§ **Problem statement**: Report each line of the records below that uses the word "pinky".

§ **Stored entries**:
----
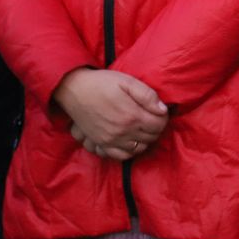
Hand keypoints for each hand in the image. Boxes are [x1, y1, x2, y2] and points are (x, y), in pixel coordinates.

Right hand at [53, 68, 168, 160]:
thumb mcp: (128, 82)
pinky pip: (121, 156)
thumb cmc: (102, 83)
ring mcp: (111, 140)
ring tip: (143, 128)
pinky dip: (130, 151)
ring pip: (138, 149)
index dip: (163, 118)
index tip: (160, 111)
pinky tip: (131, 140)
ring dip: (145, 140)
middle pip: (151, 138)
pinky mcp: (101, 144)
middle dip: (156, 128)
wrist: (75, 90)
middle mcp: (123, 132)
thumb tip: (163, 109)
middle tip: (153, 118)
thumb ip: (148, 96)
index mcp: (132, 115)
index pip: (159, 125)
----
§ **Answer for this exercise**:
pinky pip: (121, 156)
pinky dip: (130, 151)
pinky tip: (131, 140)
pinky mcp: (101, 144)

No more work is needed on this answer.